Final answer:
Critical points occur where the first derivative of a function is zero or undefined, excluding points where the original function is undefined. To find these for f(x) = -2/((x+5)(x+1)), calculate and analyze the function's first and second derivatives, also considering the signs of the derivatives around the critical points to determine stability and relative maxima or minima.
Step-by-step explanation:
To find the critical points of the function f(x) = -2/((x+5)(x+1)), we need to first determine where the function's derivative is zero or undefined. The derivative of the function, f'(x), can help us identify these points.

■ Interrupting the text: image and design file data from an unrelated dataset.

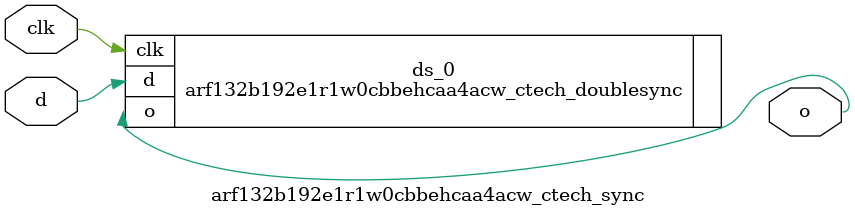
<source format=sv>

`ifndef ARF132B192E1R1W0CBBEHCAA4ACW_CTECH_SYNC_SV
`define ARF132B192E1R1W0CBBEHCAA4ACW_CTECH_SYNC_SV

module arf132b192e1r1w0cbbehcaa4acw_ctech_sync (
  input  logic  clk,
  input  logic  d,

  output logic  o
);

  arf132b192e1r1w0cbbehcaa4acw_ctech_doublesync ds_0 (.o(o), .d(d), .clk(clk));

endmodule // arf132b192e1r1w0cbbehcaa4acw_ctech_sync

`endif // ARF132B192E1R1W0CBBEHCAA4ACW_CTECH_SYNC_SV
</source>
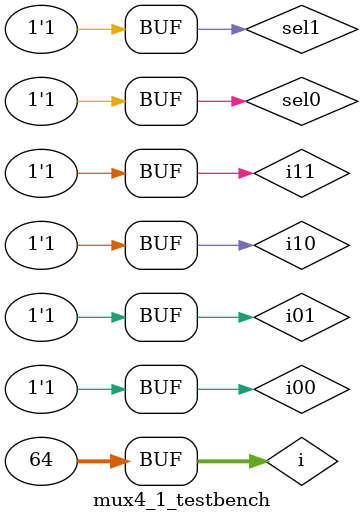
<source format=sv>
module mux4_1(out, i00, i01, i10, i11, sel0, sel1);
 output logic out;
 input logic i00, i01, i10, i11, sel0, sel1;

 logic v0, v1;

 mux2_1 m0(.out(v0), .i0(i00), .i1(i01), .sel(sel0));
 mux2_1 m1(.out(v1), .i0(i10), .i1(i11), .sel(sel0));
 mux2_1 m (.out(out), .i0(v0), .i1(v1), .sel(sel1));
endmodule

module mux4_1_testbench();
 logic i00, i01, i10, i11, sel0, sel1;
 logic out;

 mux4_1 dut (.out, .i00, .i01, .i10, .i11, .sel0, .sel1);

 integer i;
 initial begin
 for(i=0; i<64; i++) begin
 {sel1, sel0, i00, i01, i10, i11} = i; #10;
 end
 end
endmodule 
</source>
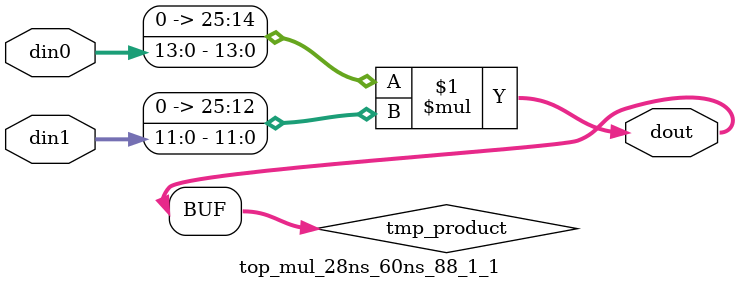
<source format=v>

`timescale 1 ns / 1 ps

  module top_mul_28ns_60ns_88_1_1(din0, din1, dout);
parameter ID = 1;
parameter NUM_STAGE = 0;
parameter din0_WIDTH = 14;
parameter din1_WIDTH = 12;
parameter dout_WIDTH = 26;

input [din0_WIDTH - 1 : 0] din0; 
input [din1_WIDTH - 1 : 0] din1; 
output [dout_WIDTH - 1 : 0] dout;

wire signed [dout_WIDTH - 1 : 0] tmp_product;










assign tmp_product = $signed({1'b0, din0}) * $signed({1'b0, din1});











assign dout = tmp_product;







endmodule

</source>
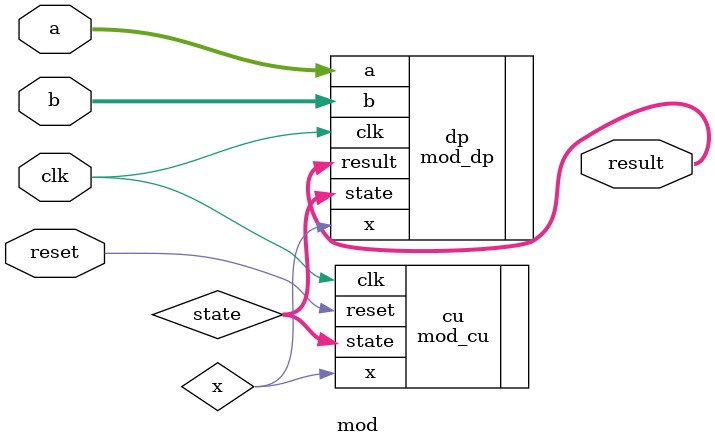
<source format=v>
module mod(
	input clk,
	input reset,
	input [31:0] a,
	input [31:0] b,
	output [31:0]result);
	
	 wire [1:0] state;
    wire x;

	// Instantiate the control unit
    mod_cu cu(
        .clk(clk),
        .reset(reset),
        .x(x),
        .state(state)
    );

    // Instantiate the datapath
    mod_dp dp(
        .clk(clk),
        .a(a),
        .b(b),
        .state(state),
        .x(x),
        .result(result)
    );
	

	
endmodule
	
</source>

To locate the critical points, calculate the derivative of f(x), set f'(x) equal to zero, and solve for x. Also consider where the derivative is undefined, which occurs where the denominator is zero. In this case, since the denominator is the same as that of f(x), the derivative will be undefined at x = -5 and x = -1. However, since these are the points where the original function f(x) is undefined, they cannot be considered critical points according to the usual definition.
A critical point that is a relative maximum or minimum or represents stable or unstable equilibrium can be identified by examining the signs of the first and second derivatives of the function around the critical points. If the first derivative changes signs at a critical point, and the second derivative is positive, this indicates a relative minimum and a stable equilibrium; if it changes signs and the second derivative is negative, it suggests a relative maximum and an unstable equilibrium.